Now let's tie it all together:
loadAllArts :: URL -> Directory -> IO [Article]
loadAllArts url dir = fmap (filter (startsWith '.')) (filesAt dir "") >>=
mapM (loadCompress url dir)
>>> fmap (take 3) (loadAllArts rootURL articlesDir)
[Art AP900327-0002.txt Here are the prime-time TV ratings as compiled by the 1990-03-27 00:02:00 UTC,
Art AP900327-0094.txt The Census Bureau is increasing the number of telephone help 1990-03-27 01:34:00 UTC,
Art AP900327-0242.txt Rep. Dan Rostenkowski, the futures industry's most powerful ally in 1990-03-27 02:42:00 UTC]

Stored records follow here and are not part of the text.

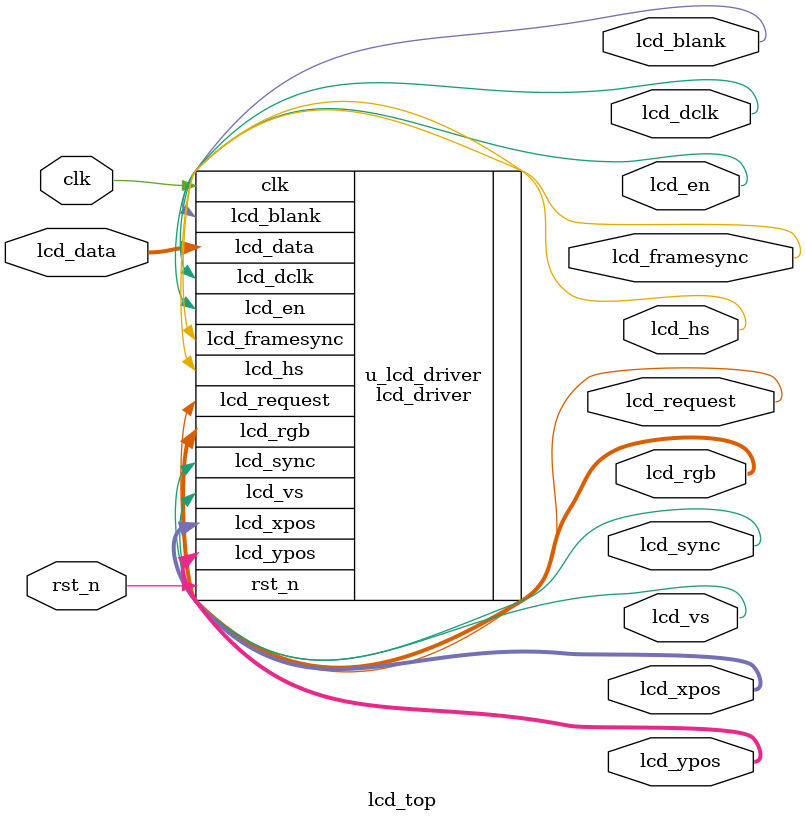
<source format=v>
/*-------------------------------------------------------------------------
This confidential and proprietary software may be only used as authorized
by a licensing agreement from ALINX.
Data			By			Version			Change Description
===========================================================================
16/02/1
--------------------------------------------------------------------------*/
module lcd_top
(  	
	//global clock
	input			clk,			//system clock
	input			rst_n,     		//sync reset
	
	//lcd interface
	output			lcd_dclk,   	//lcd pixel clock
	output			lcd_blank,		//lcd blank
	output			lcd_sync,		//lcd sync
	output			lcd_hs,	    	//lcd horizontal sync
	output			lcd_vs,	    	//lcd vertical sync
	output			lcd_en,			//lcd display enable
	output	[15:0]	lcd_rgb,		//lcd display data

	//user interface
	output			lcd_request,	//lcd data request
	output			lcd_framesync,	//lcd frame sync
	output	[10:0]	lcd_xpos,		//lcd horizontal coordinate
	output	[10:0]	lcd_ypos,		//lcd vertical coordinate
	input	[15:0]	lcd_data		//lcd data
);	  


//-------------------------------------
lcd_driver u_lcd_driver
(
	//global clock
	.clk			(clk),		
	.rst_n			(rst_n), 
	 
	 //lcd interface
	.lcd_dclk		(lcd_dclk),
	.lcd_blank		(lcd_blank),
	.lcd_sync		(lcd_sync),		    	
	.lcd_hs			(lcd_hs),		
	.lcd_vs			(lcd_vs),
	.lcd_en			(lcd_en),		
	.lcd_rgb		(lcd_rgb),	

	
	//user interface
	.lcd_request	(lcd_request),
	.lcd_framesync	(lcd_framesync),
	.lcd_data		(lcd_data),	
	.lcd_xpos		(lcd_xpos),	
	.lcd_ypos		(lcd_ypos)
);

endmodule



</source>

With that, we create an ETL to load the Associated Press articles into our
SQL store.
etlAP :: Connection -> URL -> Directory -> IO ()
etlAP conn url dir = loadAllArts url dir >>= insertArticles conn
>>> connectInfo
ConnectInfo {connectHost = "..." ...}
>>> conn <- connect it
>>> etlAP conn rootURL articlesDir
*** Exception: SqlError {sqlState = "22021", sqlExecStatus = FatalError, sqlErrorMsg = "invalid byte sequence for encoding \"UTF8\": 0x8b", sqlErrorDetail = "", sqlErrorHint = ""}
... whoopsies! ... is it the compression? [removes the GZ.compress]
... [redo without the gzip]
... yup, that worked. I'll look into storing compressed files later.
... and I looked. PostGre does 'automagical' compress with TOAST ("the greatest
thing since sliced bread!"), so I don't have to use the compression stuff in
Haskell, as the database I selected compresses and decompresses transparently.